» **Exercise**: Nothing belongs in the answer except the lines of the material that include "linejoin".

» **Supplied material**:
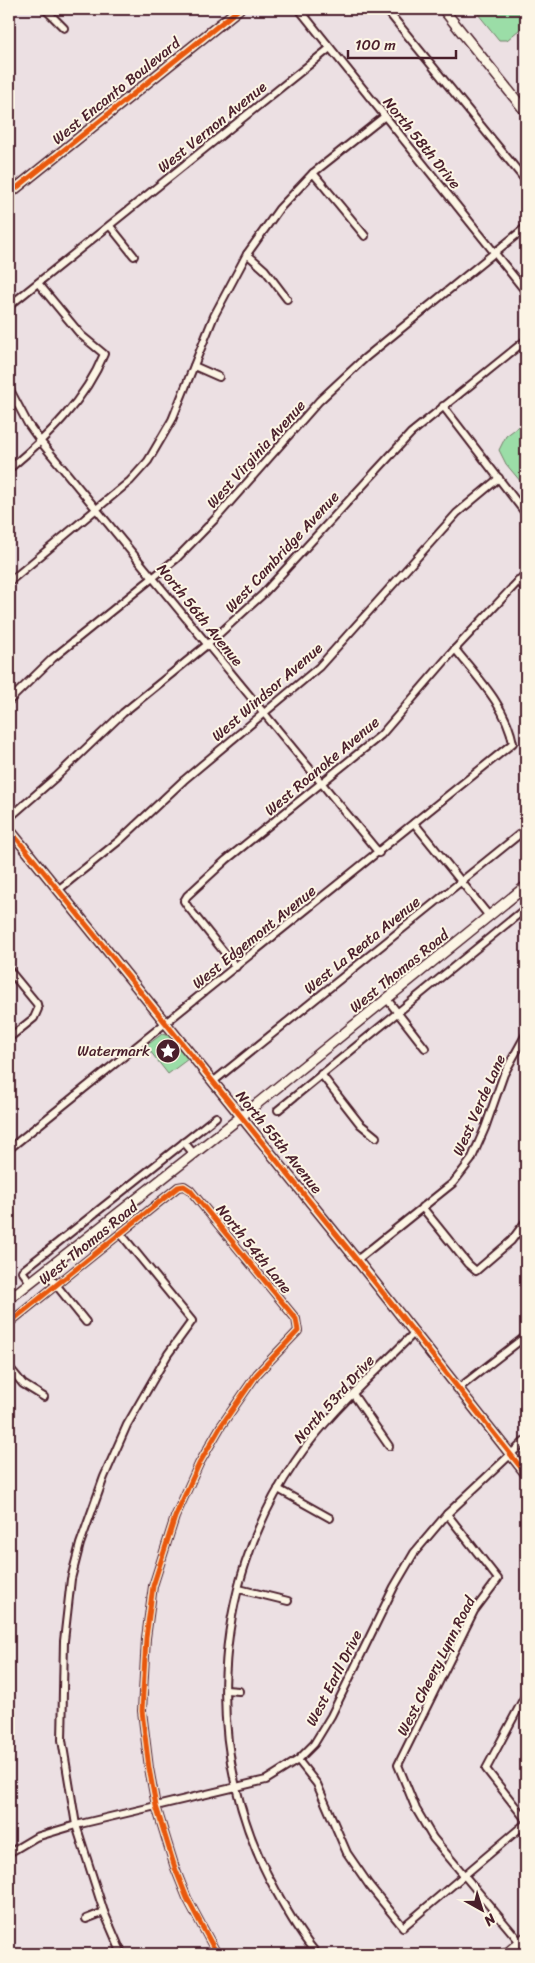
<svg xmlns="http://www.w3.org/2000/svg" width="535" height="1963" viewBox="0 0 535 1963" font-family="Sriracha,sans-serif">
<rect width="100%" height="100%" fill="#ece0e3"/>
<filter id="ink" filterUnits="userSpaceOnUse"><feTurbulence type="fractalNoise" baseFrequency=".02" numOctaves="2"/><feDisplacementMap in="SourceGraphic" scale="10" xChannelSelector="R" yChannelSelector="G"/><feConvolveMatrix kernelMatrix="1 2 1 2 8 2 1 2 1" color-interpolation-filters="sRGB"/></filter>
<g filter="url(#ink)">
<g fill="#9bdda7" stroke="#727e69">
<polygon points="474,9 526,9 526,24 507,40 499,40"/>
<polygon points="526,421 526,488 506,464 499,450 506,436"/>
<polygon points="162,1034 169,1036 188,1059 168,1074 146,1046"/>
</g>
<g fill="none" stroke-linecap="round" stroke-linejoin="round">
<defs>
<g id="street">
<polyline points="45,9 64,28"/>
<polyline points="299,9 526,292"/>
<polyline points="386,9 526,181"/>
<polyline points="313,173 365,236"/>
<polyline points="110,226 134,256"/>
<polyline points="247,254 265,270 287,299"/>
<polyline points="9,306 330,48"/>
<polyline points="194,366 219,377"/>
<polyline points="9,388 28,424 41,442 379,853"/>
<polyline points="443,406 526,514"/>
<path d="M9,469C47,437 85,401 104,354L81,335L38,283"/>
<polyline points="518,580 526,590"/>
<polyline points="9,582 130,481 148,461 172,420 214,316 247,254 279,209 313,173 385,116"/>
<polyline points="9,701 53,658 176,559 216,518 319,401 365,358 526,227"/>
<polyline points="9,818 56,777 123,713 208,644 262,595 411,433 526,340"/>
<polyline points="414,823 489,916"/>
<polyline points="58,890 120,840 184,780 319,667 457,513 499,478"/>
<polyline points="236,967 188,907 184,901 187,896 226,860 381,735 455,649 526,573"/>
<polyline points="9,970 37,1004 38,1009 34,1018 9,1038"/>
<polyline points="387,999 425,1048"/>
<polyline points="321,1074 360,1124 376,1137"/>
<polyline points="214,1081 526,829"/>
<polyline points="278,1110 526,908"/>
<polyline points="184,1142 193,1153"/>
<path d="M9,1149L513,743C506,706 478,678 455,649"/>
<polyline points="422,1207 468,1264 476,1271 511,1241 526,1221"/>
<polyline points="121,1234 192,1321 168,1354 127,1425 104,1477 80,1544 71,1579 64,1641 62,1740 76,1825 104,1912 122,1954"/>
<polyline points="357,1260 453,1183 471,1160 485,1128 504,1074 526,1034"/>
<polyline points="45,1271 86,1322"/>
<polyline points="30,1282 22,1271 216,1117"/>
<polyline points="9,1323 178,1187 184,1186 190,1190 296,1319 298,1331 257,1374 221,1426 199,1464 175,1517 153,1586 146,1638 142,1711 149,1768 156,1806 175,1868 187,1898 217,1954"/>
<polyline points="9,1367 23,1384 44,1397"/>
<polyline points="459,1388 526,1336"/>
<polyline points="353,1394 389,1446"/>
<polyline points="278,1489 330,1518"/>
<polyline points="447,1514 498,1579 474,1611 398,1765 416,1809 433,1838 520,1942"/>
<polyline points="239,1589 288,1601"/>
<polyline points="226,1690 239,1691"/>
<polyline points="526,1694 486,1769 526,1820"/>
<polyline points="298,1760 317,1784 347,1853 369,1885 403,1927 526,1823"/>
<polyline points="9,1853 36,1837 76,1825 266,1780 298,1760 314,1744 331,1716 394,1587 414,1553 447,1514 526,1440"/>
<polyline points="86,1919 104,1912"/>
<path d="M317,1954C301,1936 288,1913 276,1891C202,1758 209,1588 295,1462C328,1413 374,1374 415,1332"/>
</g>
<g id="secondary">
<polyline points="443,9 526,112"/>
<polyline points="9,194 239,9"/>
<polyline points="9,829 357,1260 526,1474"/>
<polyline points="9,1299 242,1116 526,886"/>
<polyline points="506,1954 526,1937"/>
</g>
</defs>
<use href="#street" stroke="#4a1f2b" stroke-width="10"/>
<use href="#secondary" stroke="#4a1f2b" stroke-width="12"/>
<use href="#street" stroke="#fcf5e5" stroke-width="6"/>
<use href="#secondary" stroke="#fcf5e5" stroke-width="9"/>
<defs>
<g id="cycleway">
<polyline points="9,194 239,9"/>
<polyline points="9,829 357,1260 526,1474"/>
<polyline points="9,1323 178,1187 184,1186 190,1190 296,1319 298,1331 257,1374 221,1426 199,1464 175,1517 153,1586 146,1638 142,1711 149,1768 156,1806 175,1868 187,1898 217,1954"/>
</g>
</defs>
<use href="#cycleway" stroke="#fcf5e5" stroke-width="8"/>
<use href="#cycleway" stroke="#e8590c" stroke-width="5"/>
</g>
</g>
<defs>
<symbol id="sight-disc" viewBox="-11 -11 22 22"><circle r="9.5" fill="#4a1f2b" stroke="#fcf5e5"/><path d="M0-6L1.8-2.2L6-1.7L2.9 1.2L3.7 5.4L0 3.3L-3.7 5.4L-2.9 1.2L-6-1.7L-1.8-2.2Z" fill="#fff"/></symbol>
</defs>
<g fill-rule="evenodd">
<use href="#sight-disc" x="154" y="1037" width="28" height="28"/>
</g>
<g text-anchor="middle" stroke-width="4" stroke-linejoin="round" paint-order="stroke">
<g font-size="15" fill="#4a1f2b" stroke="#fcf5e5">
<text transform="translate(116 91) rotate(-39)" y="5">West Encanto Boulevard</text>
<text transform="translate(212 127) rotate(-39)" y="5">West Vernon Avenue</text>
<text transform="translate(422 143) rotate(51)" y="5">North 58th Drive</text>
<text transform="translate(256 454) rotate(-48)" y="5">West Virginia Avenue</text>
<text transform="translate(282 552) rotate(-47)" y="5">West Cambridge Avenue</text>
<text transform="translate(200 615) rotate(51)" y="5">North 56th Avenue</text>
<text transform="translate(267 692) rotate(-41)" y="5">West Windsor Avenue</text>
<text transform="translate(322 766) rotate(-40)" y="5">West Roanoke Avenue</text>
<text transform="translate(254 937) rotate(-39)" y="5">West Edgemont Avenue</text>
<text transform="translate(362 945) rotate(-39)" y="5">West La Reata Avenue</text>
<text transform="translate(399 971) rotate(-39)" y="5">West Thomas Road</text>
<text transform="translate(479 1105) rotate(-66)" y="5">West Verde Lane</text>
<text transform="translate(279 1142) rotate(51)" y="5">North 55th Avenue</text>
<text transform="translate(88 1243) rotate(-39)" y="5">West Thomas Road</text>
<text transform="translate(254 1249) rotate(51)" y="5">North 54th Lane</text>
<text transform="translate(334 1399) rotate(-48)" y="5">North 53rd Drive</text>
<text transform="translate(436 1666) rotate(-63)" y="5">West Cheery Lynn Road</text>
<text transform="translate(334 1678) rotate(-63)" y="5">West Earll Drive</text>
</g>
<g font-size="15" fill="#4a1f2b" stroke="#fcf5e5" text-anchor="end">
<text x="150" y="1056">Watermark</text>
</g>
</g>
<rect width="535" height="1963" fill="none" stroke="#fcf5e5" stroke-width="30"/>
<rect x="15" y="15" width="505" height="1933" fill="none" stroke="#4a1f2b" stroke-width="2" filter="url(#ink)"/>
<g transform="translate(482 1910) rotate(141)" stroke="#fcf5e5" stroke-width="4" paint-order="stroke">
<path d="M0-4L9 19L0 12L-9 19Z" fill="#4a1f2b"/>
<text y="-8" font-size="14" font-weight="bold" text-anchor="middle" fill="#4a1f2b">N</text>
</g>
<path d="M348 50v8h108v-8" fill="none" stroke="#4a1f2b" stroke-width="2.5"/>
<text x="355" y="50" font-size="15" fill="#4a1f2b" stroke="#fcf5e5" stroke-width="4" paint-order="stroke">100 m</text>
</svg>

» **Reply to the task**:
<g fill="none" stroke-linecap="round" stroke-linejoin="round">
<g text-anchor="middle" stroke-width="4" stroke-linejoin="round" paint-order="stroke">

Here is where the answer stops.